The final big question is whether to toss the spaghetti straight into the meatballs and sauce or not. The classic presentation is to put the spaghetti down first and then layer on the meatballs and sauce. Personally, I like to mix the spaghetti straight into the sauce. For one thing, this helps prevent the spaghetti from sticking together. It also makes the dish easier to eat as you don't need to mix the components together on your plate. But perhaps the most compelling reason to mix everything in the pan is that it gives the spaghetti, meatballs, and sauce a chance to get friendly, marrying the textures, tastes, and flavors in a way that can only happen over heat. Still, layering the components does look very pretty...
- 140 grams onion (1 small onion, minced)
- 10 grams garlic (2 medium cloves, minced)
- 1 tablespoon olive oil
- 400 grams ground beef
- 100 grams ground pork
- 100 grams ricotta cheese (or soft tofu)
- 1 small egg
- ¾ cup panko (Japanese breadcrumbs)
- 25 grams Parmigiano-Reggiano (grated)
- 1 tablespoon tomato paste
- 1 gram fresh thyme (~3 sprigs, leaves minced)
- 3 grams flat-leaf parsley (~2 sprigs, leaves minced)
- 1 teaspoon soy sauce
- ½ teaspoon salt
- ½ teaspoon fennel seeds
- ¼ teaspoon ground nutmeg
- ¼ teaspoon ground black pepper
- 15 grams garlic (3 medium cloves, minced)
- 140 grams onion (1 small onion, minced)
- 650 grams tomato (cored and chopped)
- 2 tablespoons tomato paste
- 1 teaspoon salt
- 400 grams spaghetti
- flat-leaf parsley (minced for garnish)
- For the meatballs, fry the onions and garlic in olive oil until they're tender and starting to brown. Remove the pan from the heat and let them cool.
- In a large bowl, add the beef, pork, ricotta, egg, panko, Parmigiano-Reggiano, thyme, parsley, soy sauce, salt, fennel seeds, nutmeg, and pepper along with the caramelized onion mixture. Put some gloves on and use your hands to knead the mixture together until all the ingredients are evenly distributed and the meatball mixture is the consistency of bread dough.
- Use your hands to roll the mixture into meatballs. I like to make about 16 balls that are about 2-inches in diameter.
- Heat a frying pan up over medium-high heat, then add 1 tablespoon of olive oil. Fry the meatballs in batches, gently rolling them around with tongs to maintain their shape until browned on all sides.
- Pour off all but 1 tablespoon of oil then sauté the garlic and onions until they are soft. The browned meat juices on the bottom of the pan are where the sauce get's its flavor, so be sure to scrape those up. Add the tomatoes, tomato paste, and salt and bring the mixture to a boil.

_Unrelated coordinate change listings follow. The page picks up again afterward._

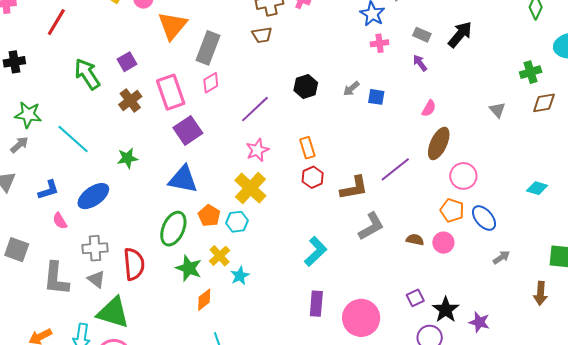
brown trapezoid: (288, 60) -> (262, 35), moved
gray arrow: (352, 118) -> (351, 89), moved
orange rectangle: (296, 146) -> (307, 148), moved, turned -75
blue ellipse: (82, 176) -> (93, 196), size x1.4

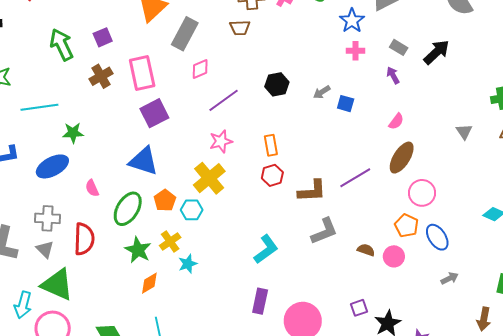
pink diamond: (211, 83) -> (200, 69), moved
cyan line: (73, 139) -> (39, 107), turned -57
green star: (127, 158) -> (73, 133), moved
pink semicircle: (60, 221) -> (92, 188), moved

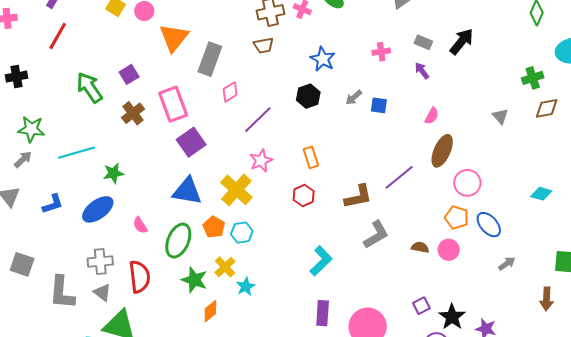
blue star: (352, 21) -> (323, 59), moved
red hexagon: (272, 175) -> (304, 196), moved
yellow cross: (209, 178) -> (236, 190), moved

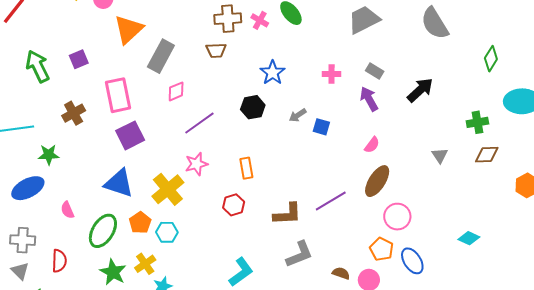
black arrow: (462, 41) -> (420, 90), moved
purple arrow: (422, 71) -> (369, 99), size x1.4
brown cross: (133, 113) -> (74, 113), moved
red semicircle: (140, 277) -> (59, 261), size x0.7

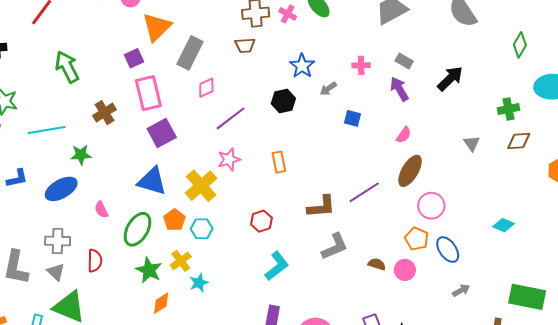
purple square: (79, 59) -> (134, 58), moved
gray arrow: (298, 115) -> (328, 89), moved
red hexagon: (234, 205) -> (261, 221), moved

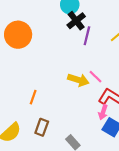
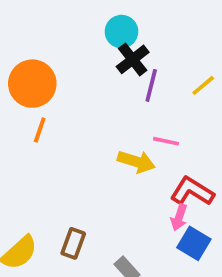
pink line: (96, 77) -> (166, 141), moved, turned -32
orange line: (33, 97) -> (40, 130), moved

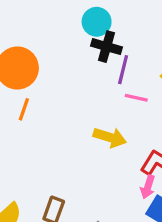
black cross: (133, 59) -> (107, 47), turned -36
pink line: (166, 141) -> (136, 98), moved

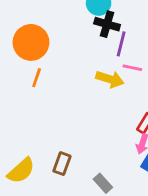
yellow arrow: (110, 137) -> (110, 79), moved

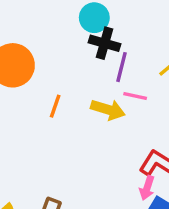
orange line: (37, 78) -> (55, 106), moved

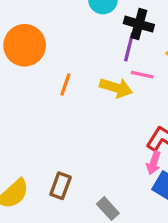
black cross: (104, 43) -> (139, 24), moved

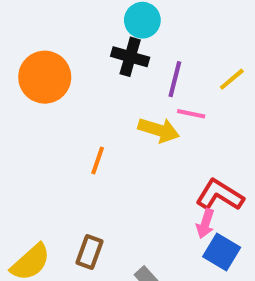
black cross: (139, 24) -> (130, 57), moved
orange line: (65, 84) -> (98, 161), moved

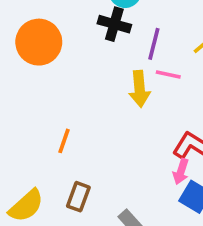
yellow arrow: (159, 130) -> (139, 89), turned 68
orange line: (98, 161) -> (64, 141), moved

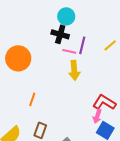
orange circle: (39, 42) -> (18, 58), moved
pink line: (168, 74) -> (69, 51), moved

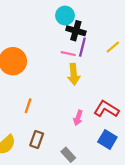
black cross: (60, 34) -> (76, 31), moved
pink arrow: (97, 116) -> (78, 118), moved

- Add the meatballs into the tomato sauce along with any collected juices. Turn the heat down to low and gently simmer until the sauce is thick and the meatballs are tender (about 15-20 minutes)
- Boil the spaghetti in salted water according to the package directions. Drain the pasta, then toss the pasta together with the sauce. Plate the spaghetti, then top each serving with meatballs, minced parsley, and parmesan cheese.